### Activity
Copy out the lines starting at the one containing "Like everything in" and ending at the one containing "experiment step 2](img-run/exp-infra-step-2.png)", substituting "proper" for "fitting" and changing nothing else.

### Exercise inputs
******************************

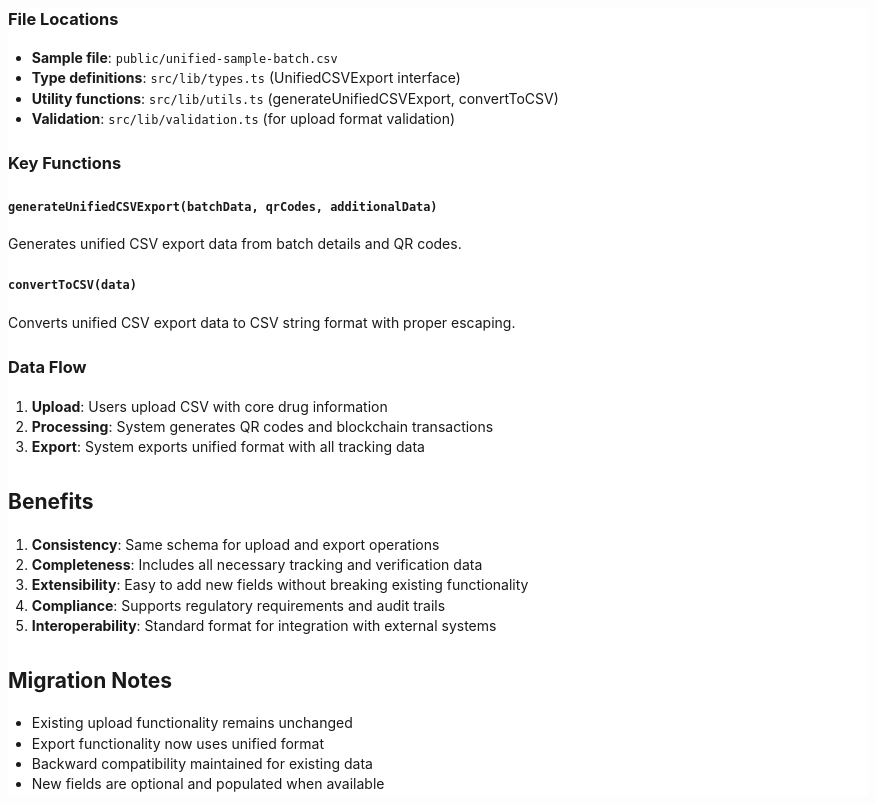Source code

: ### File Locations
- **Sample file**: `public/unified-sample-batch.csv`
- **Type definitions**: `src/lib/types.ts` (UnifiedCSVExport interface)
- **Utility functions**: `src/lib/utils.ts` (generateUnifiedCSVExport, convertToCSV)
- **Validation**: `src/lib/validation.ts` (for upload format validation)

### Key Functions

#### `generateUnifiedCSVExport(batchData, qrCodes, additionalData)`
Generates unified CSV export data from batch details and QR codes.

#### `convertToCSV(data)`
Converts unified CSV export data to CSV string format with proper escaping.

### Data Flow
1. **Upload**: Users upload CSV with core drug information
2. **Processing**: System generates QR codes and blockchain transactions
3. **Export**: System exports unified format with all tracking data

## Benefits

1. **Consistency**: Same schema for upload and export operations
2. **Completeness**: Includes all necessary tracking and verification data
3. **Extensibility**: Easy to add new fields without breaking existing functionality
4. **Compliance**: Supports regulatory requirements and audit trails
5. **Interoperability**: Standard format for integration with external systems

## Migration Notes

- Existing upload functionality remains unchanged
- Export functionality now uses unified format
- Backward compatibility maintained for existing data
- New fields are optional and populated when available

******************************

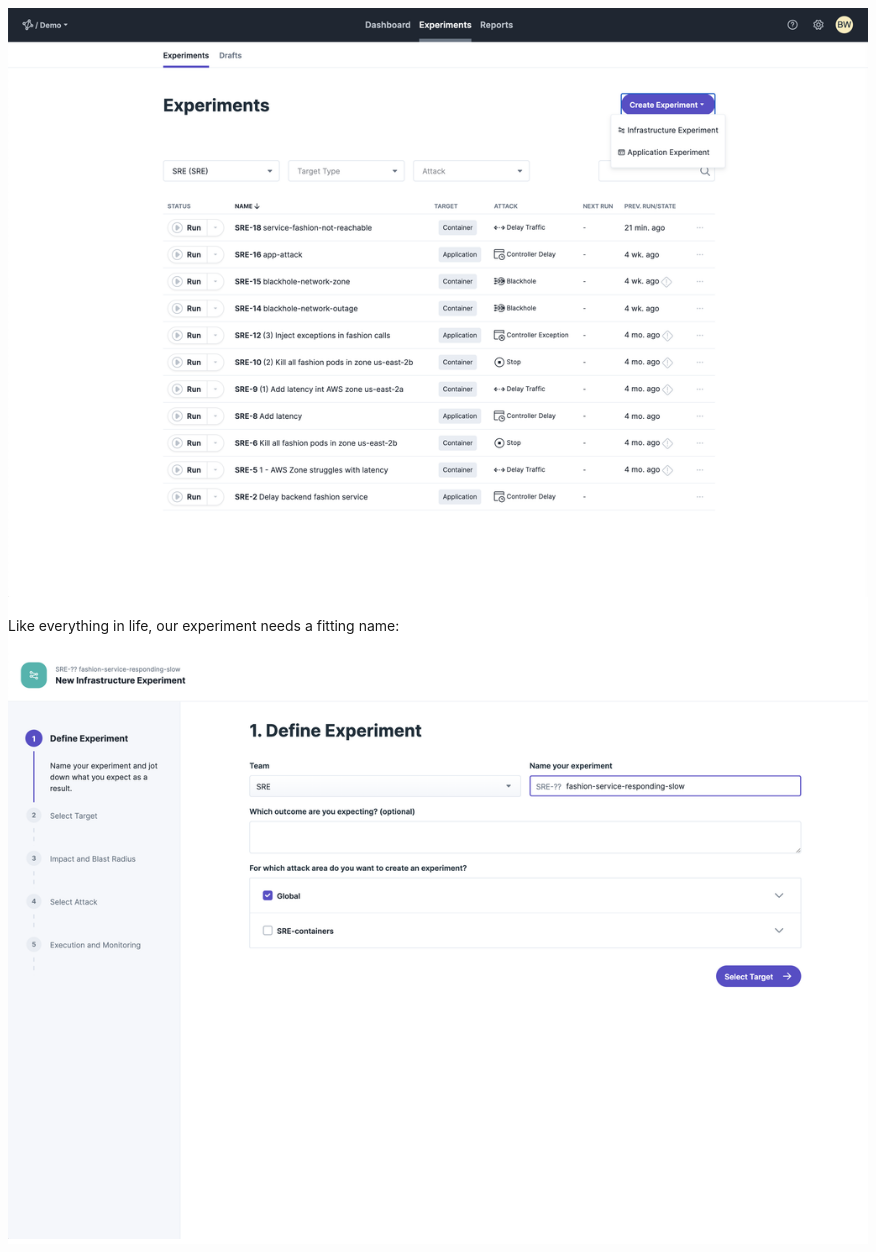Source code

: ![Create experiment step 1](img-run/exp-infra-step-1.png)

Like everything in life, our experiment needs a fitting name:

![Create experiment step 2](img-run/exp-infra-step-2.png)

******************************

### Exercise solution
Like everything in life, our experiment needs a proper name:

![Create experiment step 2](img-run/exp-infra-step-2.png)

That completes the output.